▶ ASSIGNMENT: All the entries that follow are to be returned exactly.

◇ ◇ ◇ ◇

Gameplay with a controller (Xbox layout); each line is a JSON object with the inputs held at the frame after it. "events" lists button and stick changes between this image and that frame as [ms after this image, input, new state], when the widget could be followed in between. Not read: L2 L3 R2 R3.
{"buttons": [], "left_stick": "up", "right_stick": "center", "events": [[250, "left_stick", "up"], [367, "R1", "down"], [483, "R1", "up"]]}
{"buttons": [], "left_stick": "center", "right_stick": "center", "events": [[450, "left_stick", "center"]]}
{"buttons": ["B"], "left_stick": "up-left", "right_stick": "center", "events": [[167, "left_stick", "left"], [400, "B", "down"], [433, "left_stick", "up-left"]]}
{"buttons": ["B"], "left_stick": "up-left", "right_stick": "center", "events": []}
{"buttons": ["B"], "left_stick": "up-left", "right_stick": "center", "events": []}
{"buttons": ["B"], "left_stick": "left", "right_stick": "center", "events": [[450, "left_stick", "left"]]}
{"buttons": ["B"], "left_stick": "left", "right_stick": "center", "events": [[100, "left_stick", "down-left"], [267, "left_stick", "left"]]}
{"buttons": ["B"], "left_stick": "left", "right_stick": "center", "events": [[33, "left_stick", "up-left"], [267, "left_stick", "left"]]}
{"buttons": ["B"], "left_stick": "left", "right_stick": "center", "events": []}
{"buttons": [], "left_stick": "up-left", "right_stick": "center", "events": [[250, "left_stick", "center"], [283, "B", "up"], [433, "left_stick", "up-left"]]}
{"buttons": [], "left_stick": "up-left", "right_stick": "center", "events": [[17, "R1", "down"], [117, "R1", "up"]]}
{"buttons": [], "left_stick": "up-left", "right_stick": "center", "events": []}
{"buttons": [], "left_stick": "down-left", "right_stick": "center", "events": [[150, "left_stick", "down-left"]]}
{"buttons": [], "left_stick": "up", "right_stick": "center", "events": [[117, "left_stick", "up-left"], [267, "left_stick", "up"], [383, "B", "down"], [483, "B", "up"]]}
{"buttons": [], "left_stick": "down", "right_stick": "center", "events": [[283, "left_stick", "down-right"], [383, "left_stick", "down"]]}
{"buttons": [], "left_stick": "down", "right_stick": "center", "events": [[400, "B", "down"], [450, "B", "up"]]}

◇ ◇ ◇ ◇

▶ TASK RESPONSE:
Gameplay with a controller (Xbox layout); each line is a JSON object with the inputs held at the frame after it. "events" lists button and stick changes between this image and that frame as [ms after this image, input, new state], when the widget could be followed in between. Not read: L2 L3 R2 R3.
{"buttons": [], "left_stick": "up", "right_stick": "center", "events": [[250, "left_stick", "up"], [367, "R1", "down"], [483, "R1", "up"]]}
{"buttons": [], "left_stick": "center", "right_stick": "center", "events": [[450, "left_stick", "center"]]}
{"buttons": ["B"], "left_stick": "up-left", "right_stick": "center", "events": [[167, "left_stick", "left"], [400, "B", "down"], [433, "left_stick", "up-left"]]}
{"buttons": ["B"], "left_stick": "up-left", "right_stick": "center", "events": []}
{"buttons": ["B"], "left_stick": "up-left", "right_stick": "center", "events": []}
{"buttons": ["B"], "left_stick": "left", "right_stick": "center", "events": [[450, "left_stick", "left"]]}
{"buttons": ["B"], "left_stick": "left", "right_stick": "center", "events": [[100, "left_stick", "down-left"], [267, "left_stick", "left"]]}
{"buttons": ["B"], "left_stick": "left", "right_stick": "center", "events": [[33, "left_stick", "up-left"], [267, "left_stick", "left"]]}
{"buttons": ["B"], "left_stick": "left", "right_stick": "center", "events": []}
{"buttons": [], "left_stick": "up-left", "right_stick": "center", "events": [[250, "left_stick", "center"], [283, "B", "up"], [433, "left_stick", "up-left"]]}
{"buttons": [], "left_stick": "up-left", "right_stick": "center", "events": [[17, "R1", "down"], [117, "R1", "up"]]}
{"buttons": [], "left_stick": "up-left", "right_stick": "center", "events": []}
{"buttons": [], "left_stick": "down-left", "right_stick": "center", "events": [[150, "left_stick", "down-left"]]}
{"buttons": [], "left_stick": "up", "right_stick": "center", "events": [[117, "left_stick", "up-left"], [267, "left_stick", "up"], [383, "B", "down"], [483, "B", "up"]]}
{"buttons": [], "left_stick": "down", "right_stick": "center", "events": [[283, "left_stick", "down-right"], [383, "left_stick", "down"]]}
{"buttons": [], "left_stick": "down", "right_stick": "center", "events": [[400, "B", "down"], [450, "B", "up"]]}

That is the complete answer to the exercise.